A resistência cultural desses povos é antiga, mas as conquistas políticas são bem recentes. Rodrigo lembra que, antes da Constituição Federal de 1988, essas populações eram vitimadas por políticas de tutela: o Estado, que deveria protegê-los, explorava as suas terras e a sua mão de obra. Apenas nas últimas décadas houve alguma reparação: foram devolvidos às comunidades indígenas cerca de 20 mil hectares de terras colonizadas (sendo que o Estado indenizou os agricultores retirados para que refizessem o seu trabalho em outra região).

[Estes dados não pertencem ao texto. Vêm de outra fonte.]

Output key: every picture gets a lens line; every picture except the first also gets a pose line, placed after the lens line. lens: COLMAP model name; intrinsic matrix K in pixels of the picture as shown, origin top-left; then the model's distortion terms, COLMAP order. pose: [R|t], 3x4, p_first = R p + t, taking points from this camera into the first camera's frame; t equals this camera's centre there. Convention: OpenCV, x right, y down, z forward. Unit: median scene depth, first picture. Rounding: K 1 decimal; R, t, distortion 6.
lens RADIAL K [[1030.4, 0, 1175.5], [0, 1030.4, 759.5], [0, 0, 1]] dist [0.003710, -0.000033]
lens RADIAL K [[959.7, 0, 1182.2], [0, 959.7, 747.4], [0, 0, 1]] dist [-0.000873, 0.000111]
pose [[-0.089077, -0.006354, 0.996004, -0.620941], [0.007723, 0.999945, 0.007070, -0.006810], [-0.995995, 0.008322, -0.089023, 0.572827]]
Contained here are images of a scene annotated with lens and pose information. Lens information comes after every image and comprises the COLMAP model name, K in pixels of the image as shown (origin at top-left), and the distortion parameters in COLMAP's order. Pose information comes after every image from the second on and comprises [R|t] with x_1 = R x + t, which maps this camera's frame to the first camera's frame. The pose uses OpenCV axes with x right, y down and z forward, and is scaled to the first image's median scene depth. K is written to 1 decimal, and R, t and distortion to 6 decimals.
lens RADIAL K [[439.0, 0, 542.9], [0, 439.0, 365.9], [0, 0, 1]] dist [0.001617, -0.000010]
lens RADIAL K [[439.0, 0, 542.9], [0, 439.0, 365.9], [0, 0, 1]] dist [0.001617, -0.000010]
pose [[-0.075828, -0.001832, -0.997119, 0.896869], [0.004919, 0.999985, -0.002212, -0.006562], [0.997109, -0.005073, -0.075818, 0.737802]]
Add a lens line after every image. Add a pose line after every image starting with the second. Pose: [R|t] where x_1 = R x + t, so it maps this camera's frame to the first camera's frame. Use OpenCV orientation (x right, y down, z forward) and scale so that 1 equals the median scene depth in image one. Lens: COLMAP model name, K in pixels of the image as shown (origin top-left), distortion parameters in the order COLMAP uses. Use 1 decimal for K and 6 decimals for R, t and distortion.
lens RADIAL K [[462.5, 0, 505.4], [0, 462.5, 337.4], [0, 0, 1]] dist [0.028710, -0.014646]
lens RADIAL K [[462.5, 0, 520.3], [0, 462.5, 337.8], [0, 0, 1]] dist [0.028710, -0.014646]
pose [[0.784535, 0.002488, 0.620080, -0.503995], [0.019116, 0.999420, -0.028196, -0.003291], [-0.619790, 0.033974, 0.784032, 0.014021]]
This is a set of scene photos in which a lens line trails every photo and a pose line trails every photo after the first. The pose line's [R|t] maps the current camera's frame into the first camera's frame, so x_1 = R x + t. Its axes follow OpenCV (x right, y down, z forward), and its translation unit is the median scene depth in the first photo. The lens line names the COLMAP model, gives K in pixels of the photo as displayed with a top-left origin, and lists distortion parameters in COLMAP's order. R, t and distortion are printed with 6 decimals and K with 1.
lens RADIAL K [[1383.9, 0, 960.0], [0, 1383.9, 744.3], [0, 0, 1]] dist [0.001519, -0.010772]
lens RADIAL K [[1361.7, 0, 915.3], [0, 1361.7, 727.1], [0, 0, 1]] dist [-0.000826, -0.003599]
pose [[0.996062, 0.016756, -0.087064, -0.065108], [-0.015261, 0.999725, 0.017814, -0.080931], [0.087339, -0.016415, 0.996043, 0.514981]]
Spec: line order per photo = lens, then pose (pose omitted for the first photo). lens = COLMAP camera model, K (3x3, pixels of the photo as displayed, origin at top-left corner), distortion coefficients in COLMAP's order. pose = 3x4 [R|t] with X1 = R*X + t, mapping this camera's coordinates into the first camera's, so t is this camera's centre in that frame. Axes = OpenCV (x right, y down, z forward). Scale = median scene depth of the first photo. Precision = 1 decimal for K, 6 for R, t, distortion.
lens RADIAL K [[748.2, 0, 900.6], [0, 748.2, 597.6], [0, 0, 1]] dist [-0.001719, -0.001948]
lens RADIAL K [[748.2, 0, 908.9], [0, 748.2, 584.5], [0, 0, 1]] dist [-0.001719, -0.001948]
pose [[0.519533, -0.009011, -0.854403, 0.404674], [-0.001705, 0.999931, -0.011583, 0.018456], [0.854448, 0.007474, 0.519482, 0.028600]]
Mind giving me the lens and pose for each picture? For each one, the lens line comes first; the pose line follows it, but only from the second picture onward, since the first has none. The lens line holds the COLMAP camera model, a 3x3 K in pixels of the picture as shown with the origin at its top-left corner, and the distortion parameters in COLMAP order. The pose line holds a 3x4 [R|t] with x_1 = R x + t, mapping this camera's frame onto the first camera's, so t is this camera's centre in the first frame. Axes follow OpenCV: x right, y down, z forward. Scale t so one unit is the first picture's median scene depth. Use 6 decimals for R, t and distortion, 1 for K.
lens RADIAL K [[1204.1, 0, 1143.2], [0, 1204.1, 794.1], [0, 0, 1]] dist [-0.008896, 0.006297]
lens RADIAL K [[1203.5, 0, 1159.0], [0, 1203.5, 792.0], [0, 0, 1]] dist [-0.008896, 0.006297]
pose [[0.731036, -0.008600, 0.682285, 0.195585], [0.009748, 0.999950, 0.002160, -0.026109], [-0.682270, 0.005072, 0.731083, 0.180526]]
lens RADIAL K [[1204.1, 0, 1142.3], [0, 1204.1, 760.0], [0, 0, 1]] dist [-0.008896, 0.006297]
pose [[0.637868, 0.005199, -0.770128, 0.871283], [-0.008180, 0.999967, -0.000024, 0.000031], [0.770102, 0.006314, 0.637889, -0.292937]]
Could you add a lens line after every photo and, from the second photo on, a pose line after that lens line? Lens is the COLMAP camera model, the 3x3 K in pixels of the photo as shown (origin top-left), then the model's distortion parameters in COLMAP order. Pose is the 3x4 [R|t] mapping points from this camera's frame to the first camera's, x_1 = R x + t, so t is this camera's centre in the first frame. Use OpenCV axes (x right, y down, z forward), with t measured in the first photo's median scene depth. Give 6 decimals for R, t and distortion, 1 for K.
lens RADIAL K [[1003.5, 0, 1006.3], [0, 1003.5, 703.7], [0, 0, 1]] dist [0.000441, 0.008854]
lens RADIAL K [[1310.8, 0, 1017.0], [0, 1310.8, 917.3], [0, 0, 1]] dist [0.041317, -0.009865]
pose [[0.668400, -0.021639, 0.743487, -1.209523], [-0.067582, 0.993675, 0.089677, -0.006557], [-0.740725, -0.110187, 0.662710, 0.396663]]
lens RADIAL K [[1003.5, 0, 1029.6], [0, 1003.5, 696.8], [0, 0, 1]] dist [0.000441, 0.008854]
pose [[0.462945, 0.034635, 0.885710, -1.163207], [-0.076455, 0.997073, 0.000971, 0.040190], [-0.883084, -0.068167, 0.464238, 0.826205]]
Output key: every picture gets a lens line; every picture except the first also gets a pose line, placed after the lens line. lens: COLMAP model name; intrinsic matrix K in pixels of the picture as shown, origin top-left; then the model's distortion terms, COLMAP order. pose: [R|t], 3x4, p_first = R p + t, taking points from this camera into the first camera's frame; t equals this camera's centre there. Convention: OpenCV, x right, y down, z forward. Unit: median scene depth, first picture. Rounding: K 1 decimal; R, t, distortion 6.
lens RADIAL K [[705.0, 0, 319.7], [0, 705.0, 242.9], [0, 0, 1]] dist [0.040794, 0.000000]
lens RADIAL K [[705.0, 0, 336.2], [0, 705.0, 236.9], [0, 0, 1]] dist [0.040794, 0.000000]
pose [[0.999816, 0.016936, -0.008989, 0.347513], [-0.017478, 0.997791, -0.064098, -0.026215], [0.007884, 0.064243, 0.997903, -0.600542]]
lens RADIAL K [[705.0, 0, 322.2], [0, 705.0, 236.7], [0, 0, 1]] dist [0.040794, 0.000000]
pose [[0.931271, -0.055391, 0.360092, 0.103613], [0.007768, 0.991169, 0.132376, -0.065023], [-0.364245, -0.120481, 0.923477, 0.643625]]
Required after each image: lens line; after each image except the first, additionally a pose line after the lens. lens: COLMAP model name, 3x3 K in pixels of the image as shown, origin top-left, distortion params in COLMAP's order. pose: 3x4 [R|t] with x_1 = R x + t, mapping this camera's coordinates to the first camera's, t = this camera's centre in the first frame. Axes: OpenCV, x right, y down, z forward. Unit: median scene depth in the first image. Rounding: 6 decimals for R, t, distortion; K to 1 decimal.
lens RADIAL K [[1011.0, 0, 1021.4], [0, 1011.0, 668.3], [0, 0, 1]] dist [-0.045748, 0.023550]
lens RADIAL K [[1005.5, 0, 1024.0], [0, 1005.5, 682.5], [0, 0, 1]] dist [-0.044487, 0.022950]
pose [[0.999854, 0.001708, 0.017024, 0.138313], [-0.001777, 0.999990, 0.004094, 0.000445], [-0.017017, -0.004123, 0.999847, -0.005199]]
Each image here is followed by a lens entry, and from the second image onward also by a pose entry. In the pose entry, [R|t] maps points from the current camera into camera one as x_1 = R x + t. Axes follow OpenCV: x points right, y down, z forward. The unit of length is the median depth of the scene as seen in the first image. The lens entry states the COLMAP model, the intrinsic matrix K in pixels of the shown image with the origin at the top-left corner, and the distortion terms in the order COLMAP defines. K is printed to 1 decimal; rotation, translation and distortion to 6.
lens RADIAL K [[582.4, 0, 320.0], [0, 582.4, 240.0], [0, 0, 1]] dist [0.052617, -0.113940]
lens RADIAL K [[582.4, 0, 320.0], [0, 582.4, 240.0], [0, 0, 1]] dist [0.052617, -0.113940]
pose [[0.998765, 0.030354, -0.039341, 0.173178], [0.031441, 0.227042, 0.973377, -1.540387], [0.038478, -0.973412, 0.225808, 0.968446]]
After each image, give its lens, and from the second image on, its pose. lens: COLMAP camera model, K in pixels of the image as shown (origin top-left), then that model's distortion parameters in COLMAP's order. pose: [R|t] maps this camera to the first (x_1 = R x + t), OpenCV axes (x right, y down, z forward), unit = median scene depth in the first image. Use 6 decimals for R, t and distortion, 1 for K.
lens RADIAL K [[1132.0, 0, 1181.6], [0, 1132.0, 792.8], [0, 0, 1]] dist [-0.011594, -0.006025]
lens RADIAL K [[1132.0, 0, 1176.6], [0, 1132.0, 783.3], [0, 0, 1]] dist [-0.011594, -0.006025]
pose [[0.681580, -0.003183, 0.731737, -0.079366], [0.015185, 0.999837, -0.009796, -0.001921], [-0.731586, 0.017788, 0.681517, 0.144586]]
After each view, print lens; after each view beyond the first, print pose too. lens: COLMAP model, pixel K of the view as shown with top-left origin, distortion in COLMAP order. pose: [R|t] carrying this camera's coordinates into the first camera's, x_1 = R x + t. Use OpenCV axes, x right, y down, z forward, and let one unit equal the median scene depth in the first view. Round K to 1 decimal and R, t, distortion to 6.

A melhora também é sentida na constituição de escolas indígenas, na maior manifestação da sua cultura e na presença indígena em universidades, seja como fonte de pesquisa ou, efetivamente, como pesquisadores. “Em geral, tem-se avançado pela própria luta dos indígenas, que, mesmo com toda a pressão contrária, é muito pacífica: eles conseguem avançar na constituição de políticas públicas e no reconhecimento de terras mesmo que leve muito tempo”, diz Rodrigo.
Reconhecimento e diálogo
O reconhecimento da história e da presença desses povos na cultura regional é tão importante que, em 2008, foi instituída a Lei nº 11.645, que incluiu no currículo oficial da rede de ensino fundamental e médio o tema “História e cultura afro-brasileira e indígena”. “É mais um esforço para que consigamos incorporar ao nosso processo educativo e civilizatório conhecimentos da diversidade cultural brasileira”, avalia Cláudio. “Mas ainda existe um longo caminho para percorrer até que a sociedade perceba e atribua valor e importância à contribuição dos indígenas e africanos. Exposições em museus, publicações de fácil acesso, produção de filmes e minisséries poderão ser movimentos que ajudem a popularizar esses conhecimentos.” Para Rodrigo, também é fundamental dialogar com os próprios povos indígenas que existem, no sentido de compartilhar esses conhecimentos a partir do ponto de vista deles, pois muito pouco está registrado por escrito.
*As palavras indígenas não levam plural, como é recorrente demonstrado por estudiosos do tema. Portanto, a grafia é “os charrua”, “os guarani”, e assim por diante.